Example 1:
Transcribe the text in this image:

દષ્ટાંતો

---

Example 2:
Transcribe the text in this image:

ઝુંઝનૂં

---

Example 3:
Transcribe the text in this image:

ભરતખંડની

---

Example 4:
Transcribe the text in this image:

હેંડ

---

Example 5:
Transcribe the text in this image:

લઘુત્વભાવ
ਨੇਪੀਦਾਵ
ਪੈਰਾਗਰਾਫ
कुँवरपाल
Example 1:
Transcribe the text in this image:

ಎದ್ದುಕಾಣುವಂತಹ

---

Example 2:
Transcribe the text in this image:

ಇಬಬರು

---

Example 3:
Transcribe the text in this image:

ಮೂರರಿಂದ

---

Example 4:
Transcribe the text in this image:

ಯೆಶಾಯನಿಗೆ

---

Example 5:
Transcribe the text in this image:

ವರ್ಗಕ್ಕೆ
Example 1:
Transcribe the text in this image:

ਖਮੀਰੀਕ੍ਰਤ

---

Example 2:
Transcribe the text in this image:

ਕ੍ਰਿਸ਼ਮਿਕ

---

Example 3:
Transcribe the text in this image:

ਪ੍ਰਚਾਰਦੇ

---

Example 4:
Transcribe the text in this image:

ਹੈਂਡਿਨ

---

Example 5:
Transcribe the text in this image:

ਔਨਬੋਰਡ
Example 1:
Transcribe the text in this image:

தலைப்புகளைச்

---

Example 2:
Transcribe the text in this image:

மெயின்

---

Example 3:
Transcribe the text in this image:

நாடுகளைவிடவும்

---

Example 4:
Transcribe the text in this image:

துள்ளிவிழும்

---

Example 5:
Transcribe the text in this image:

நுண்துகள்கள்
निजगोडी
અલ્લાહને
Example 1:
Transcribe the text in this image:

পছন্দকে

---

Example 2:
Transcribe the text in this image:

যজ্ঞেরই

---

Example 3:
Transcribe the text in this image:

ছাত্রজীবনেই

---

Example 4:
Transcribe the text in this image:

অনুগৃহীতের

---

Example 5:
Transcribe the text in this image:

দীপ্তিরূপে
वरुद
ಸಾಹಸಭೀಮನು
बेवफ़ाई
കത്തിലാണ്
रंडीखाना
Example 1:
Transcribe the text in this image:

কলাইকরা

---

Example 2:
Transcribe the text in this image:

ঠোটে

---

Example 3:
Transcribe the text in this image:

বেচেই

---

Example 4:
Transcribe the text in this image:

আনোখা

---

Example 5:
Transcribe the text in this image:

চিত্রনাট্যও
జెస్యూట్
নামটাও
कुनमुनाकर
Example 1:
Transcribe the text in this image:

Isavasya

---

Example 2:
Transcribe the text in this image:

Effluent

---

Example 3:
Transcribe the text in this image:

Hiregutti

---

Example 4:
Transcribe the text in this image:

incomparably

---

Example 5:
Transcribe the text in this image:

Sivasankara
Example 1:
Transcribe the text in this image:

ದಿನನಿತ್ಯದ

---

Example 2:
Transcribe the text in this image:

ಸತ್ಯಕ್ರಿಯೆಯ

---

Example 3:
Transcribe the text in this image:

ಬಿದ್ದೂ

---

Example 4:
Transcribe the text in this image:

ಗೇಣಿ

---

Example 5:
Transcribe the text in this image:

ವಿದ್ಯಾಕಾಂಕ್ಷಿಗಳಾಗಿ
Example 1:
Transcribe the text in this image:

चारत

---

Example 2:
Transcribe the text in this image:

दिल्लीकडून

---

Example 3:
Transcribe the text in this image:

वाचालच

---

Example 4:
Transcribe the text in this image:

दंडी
◇ ◇ ◇ ◇
=== Exercise ===
Word for word, give back the data shown above.

=== Answer for the task ===
Example 1:
Transcribe the text in this image:

દષ્ટાંતો

---

Example 2:
Transcribe the text in this image:

ઝુંઝનૂં

---

Example 3:
Transcribe the text in this image:

ભરતખંડની

---

Example 4:
Transcribe the text in this image:

હેંડ

---

Example 5:
Transcribe the text in this image:

લઘુત્વભાવ
ਨੇਪੀਦਾਵ
ਪੈਰਾਗਰਾਫ
कुँवरपाल
Example 1:
Transcribe the text in this image:

ಎದ್ದುಕಾಣುವಂತಹ

---

Example 2:
Transcribe the text in this image:

ಇಬಬರು

---

Example 3:
Transcribe the text in this image:

ಮೂರರಿಂದ

---

Example 4:
Transcribe the text in this image:

ಯೆಶಾಯನಿಗೆ

---

Example 5:
Transcribe the text in this image:

ವರ್ಗಕ್ಕೆ
Example 1:
Transcribe the text in this image:

ਖਮੀਰੀਕ੍ਰਤ

---

Example 2:
Transcribe the text in this image:

ਕ੍ਰਿਸ਼ਮਿਕ

---

Example 3:
Transcribe the text in this image:

ਪ੍ਰਚਾਰਦੇ

---

Example 4:
Transcribe the text in this image:

ਹੈਂਡਿਨ

---

Example 5:
Transcribe the text in this image:

ਔਨਬੋਰਡ
Example 1:
Transcribe the text in this image:

தலைப்புகளைச்

---

Example 2:
Transcribe the text in this image:

மெயின்

---

Example 3:
Transcribe the text in this image:

நாடுகளைவிடவும்

---

Example 4:
Transcribe the text in this image:

துள்ளிவிழும்

---

Example 5:
Transcribe the text in this image:

நுண்துகள்கள்
निजगोडी
અલ્લાહને
Example 1:
Transcribe the text in this image:

পছন্দকে

---

Example 2:
Transcribe the text in this image:

যজ্ঞেরই

---

Example 3:
Transcribe the text in this image:

ছাত্রজীবনেই

---

Example 4:
Transcribe the text in this image:

অনুগৃহীতের

---

Example 5:
Transcribe the text in this image:

দীপ্তিরূপে
वरुद
ಸಾಹಸಭೀಮನು
बेवफ़ाई
കത്തിലാണ്
रंडीखाना
Example 1:
Transcribe the text in this image:

কলাইকরা

---

Example 2:
Transcribe the text in this image:

ঠোটে

---

Example 3:
Transcribe the text in this image:

বেচেই

---

Example 4:
Transcribe the text in this image:

আনোখা

---

Example 5:
Transcribe the text in this image:

চিত্রনাট্যও
జెస్యూట్
নামটাও
कुनमुनाकर
Example 1:
Transcribe the text in this image:

Isavasya

---

Example 2:
Transcribe the text in this image:

Effluent

---

Example 3:
Transcribe the text in this image:

Hiregutti

---

Example 4:
Transcribe the text in this image:

incomparably

---

Example 5:
Transcribe the text in this image:

Sivasankara
Example 1:
Transcribe the text in this image:

ದಿನನಿತ್ಯದ

---

Example 2:
Transcribe the text in this image:

ಸತ್ಯಕ್ರಿಯೆಯ

---

Example 3:
Transcribe the text in this image:

ಬಿದ್ದೂ

---

Example 4:
Transcribe the text in this image:

ಗೇಣಿ

---

Example 5:
Transcribe the text in this image:

ವಿದ್ಯಾಕಾಂಕ್ಷಿಗಳಾಗಿ
Example 1:
Transcribe the text in this image:

चारत

---

Example 2:
Transcribe the text in this image:

दिल्लीकडून

---

Example 3:
Transcribe the text in this image:

वाचालच

---

Example 4:
Transcribe the text in this image:

दंडी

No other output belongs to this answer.